§ **Exercise**:
Exact reproduction required: the lines below from the line with "01725886430 anrufen" to the line with "Инструменты и материалы", both ends included, and no others.
Dataset below:
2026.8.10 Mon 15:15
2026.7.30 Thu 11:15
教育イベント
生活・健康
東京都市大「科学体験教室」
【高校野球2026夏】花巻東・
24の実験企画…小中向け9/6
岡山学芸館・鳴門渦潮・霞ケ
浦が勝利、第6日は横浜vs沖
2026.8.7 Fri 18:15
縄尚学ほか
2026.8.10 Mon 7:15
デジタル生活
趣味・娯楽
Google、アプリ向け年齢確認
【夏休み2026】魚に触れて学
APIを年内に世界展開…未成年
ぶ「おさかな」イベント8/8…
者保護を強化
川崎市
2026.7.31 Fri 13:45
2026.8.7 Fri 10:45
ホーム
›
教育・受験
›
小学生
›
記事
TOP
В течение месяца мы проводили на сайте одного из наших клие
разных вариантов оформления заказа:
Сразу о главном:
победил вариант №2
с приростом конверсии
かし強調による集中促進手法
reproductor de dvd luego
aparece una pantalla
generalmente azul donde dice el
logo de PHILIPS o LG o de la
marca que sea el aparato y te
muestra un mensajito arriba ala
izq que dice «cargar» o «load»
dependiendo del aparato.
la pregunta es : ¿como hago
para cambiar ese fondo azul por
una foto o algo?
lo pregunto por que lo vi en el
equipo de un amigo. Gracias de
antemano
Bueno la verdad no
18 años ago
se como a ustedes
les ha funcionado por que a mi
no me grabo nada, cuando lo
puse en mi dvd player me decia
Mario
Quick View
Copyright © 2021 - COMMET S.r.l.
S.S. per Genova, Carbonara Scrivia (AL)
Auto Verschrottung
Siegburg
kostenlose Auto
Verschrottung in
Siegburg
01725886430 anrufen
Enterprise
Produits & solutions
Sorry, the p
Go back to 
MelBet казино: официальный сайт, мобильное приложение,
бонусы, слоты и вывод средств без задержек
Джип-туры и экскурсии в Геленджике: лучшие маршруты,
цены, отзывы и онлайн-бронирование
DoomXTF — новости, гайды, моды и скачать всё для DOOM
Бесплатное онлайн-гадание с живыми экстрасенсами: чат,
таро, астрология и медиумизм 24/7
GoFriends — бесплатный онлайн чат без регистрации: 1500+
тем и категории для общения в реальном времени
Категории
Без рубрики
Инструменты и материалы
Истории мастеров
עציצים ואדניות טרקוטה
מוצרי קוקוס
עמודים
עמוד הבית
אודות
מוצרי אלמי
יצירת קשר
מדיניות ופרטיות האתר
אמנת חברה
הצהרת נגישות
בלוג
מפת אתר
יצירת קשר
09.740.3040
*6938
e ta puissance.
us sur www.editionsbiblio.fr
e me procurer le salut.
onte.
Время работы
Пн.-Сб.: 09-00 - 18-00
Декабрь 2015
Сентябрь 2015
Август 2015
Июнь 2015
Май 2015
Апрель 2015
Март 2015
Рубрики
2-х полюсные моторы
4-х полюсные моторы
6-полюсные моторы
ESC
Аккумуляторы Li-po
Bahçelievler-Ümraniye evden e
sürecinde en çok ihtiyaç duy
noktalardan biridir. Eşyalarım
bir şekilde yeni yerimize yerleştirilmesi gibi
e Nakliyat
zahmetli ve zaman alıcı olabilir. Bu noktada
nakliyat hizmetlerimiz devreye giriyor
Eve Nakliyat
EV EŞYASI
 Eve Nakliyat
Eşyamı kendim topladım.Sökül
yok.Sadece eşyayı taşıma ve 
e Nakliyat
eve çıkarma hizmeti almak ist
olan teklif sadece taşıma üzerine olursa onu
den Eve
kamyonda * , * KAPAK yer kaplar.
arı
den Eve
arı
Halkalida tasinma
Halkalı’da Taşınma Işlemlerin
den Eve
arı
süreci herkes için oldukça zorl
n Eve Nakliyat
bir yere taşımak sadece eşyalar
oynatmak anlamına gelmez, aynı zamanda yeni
End of Dataset.
Dataset below:
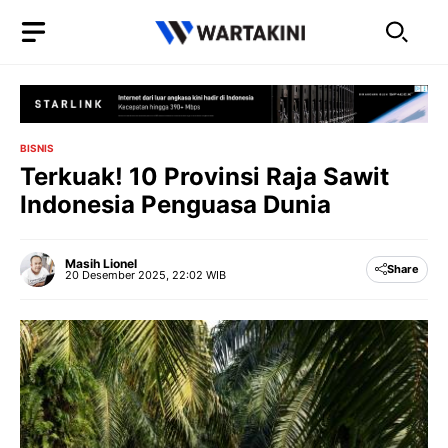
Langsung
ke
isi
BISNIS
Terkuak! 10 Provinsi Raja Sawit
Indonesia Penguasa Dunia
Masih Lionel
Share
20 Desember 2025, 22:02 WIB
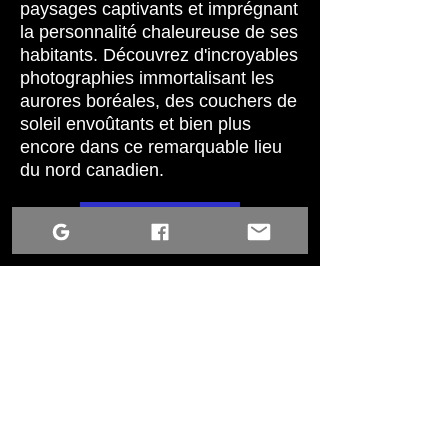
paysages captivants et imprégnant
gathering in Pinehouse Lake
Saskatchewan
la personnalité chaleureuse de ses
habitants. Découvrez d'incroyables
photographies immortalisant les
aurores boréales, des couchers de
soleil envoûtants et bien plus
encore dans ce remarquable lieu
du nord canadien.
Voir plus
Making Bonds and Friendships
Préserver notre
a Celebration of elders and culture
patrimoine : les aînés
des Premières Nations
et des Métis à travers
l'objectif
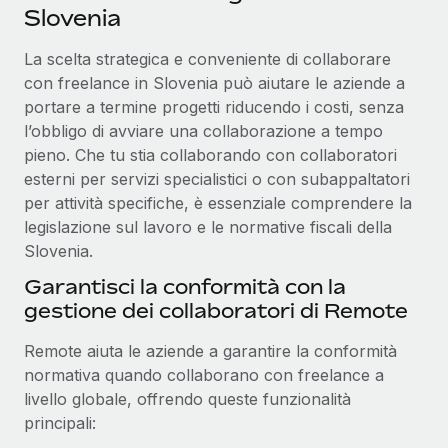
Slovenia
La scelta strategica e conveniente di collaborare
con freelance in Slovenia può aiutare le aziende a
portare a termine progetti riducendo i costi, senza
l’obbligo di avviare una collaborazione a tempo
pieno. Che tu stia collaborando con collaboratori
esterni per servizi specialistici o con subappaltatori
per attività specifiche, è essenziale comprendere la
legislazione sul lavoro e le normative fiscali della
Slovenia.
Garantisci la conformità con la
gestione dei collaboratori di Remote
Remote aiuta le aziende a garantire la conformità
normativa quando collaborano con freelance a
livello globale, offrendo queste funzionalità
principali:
End of Dataset.
§ **Response**:
01725886430 anrufen
Enterprise
Produits & solutions
Sorry, the p
Go back to 
MelBet казино: официальный сайт, мобильное приложение,
бонусы, слоты и вывод средств без задержек
Джип-туры и экскурсии в Геленджике: лучшие маршруты,
цены, отзывы и онлайн-бронирование
DoomXTF — новости, гайды, моды и скачать всё для DOOM
Бесплатное онлайн-гадание с живыми экстрасенсами: чат,
таро, астрология и медиумизм 24/7
GoFriends — бесплатный онлайн чат без регистрации: 1500+
тем и категории для общения в реальном времени
Категории
Без рубрики
Инструменты и материалы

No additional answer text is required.